Fast forward 11 years, and I’m exasperated at how problematic that introduction was. Firstly, unlike what The Princess and the Frog taught young kids, not all black children were raised by single mothers. Although Tiana’s father was briefly mentioned, Disney lacked the respect to even credit the male figure in a young Black women’s life. For a few minutes into watching Hair Love, I was under the impression that the movie was pushing another single parent narrative, and while this one varied (it being a father), it’s still the same principle. Cherry proved me wrong and even granted me additional access to another storyline. The relationship of a cancer patient mourning the loss of their hair.

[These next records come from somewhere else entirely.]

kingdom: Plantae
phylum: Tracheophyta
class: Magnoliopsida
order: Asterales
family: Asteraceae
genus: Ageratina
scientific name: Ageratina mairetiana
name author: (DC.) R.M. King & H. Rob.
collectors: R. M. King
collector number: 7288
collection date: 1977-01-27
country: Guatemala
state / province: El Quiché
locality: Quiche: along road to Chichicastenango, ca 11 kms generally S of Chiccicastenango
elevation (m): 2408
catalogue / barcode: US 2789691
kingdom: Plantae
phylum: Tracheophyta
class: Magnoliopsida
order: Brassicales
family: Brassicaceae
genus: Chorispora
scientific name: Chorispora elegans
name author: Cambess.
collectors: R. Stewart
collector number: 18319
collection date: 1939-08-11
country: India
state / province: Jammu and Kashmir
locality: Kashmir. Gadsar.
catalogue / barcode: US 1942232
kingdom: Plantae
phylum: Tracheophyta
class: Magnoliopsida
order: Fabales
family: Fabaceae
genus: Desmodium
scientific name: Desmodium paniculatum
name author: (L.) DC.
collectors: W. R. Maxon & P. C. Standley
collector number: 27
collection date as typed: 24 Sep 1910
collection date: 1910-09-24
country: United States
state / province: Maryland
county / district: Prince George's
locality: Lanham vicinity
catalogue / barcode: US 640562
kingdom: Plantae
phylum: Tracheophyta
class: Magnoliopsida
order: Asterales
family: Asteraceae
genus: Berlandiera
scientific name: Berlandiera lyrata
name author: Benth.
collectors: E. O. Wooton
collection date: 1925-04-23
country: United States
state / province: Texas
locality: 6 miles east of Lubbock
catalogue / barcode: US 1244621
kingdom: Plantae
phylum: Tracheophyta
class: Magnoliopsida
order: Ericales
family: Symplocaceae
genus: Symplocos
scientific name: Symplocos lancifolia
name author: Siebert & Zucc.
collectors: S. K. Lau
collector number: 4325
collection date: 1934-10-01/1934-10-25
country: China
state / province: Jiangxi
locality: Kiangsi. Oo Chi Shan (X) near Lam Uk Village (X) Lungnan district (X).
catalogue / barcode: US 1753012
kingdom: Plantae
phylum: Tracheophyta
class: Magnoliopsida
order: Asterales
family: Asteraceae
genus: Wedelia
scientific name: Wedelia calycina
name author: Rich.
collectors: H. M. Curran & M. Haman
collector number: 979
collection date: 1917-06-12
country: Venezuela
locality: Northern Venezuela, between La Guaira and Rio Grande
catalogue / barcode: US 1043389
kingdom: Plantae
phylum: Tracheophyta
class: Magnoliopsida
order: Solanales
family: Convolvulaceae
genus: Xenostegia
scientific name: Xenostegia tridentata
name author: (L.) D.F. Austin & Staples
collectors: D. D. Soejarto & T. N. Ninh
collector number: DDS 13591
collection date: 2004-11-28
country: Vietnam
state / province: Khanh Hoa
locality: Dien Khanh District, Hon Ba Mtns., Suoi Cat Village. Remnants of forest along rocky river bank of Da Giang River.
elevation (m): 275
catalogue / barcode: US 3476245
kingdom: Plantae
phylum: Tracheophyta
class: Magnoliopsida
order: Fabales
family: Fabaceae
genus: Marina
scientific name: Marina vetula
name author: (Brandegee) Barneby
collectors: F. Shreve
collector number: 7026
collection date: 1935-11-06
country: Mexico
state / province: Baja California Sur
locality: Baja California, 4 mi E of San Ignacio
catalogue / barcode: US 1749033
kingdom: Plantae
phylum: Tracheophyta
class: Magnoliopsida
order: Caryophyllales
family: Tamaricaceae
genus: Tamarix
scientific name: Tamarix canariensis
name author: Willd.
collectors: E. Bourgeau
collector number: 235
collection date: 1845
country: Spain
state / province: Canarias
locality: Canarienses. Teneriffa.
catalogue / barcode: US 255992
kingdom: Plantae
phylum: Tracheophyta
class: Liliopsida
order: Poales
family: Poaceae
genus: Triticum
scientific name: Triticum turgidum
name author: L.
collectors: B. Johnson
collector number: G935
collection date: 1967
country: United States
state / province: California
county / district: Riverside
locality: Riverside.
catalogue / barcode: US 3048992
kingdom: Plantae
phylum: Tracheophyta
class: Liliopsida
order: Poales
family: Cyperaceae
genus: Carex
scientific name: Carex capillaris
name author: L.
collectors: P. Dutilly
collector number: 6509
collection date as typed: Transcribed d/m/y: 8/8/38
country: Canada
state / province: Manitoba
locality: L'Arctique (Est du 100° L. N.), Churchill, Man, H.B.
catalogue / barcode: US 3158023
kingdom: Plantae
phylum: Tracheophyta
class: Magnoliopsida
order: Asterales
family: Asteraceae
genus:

The all-embracing short animation deconstructs multiple black aimed stereotypes and transformed them into norms, making it the kind of content I would want future generations to grow up watching. It encompasses many storylines without having anyone speak, instead, the intricate details and act of imagery are enough. Representation is the organic fuel of growing up and due to former NFL wide receiver Matthew A. Cherry, young black girls will grow up with the normalisation of their curl-patterns and the ongoing battle of how to style it.

Having YouTube as the connecting factor evokes the argument that technology is an ever-present method of education in today’s age, and marks its essential requirement for the future black hair movement of post relaxers and parents lacking a clue. It’s something my parents and I could have used for inspiration instead of turning to outdated print magazines.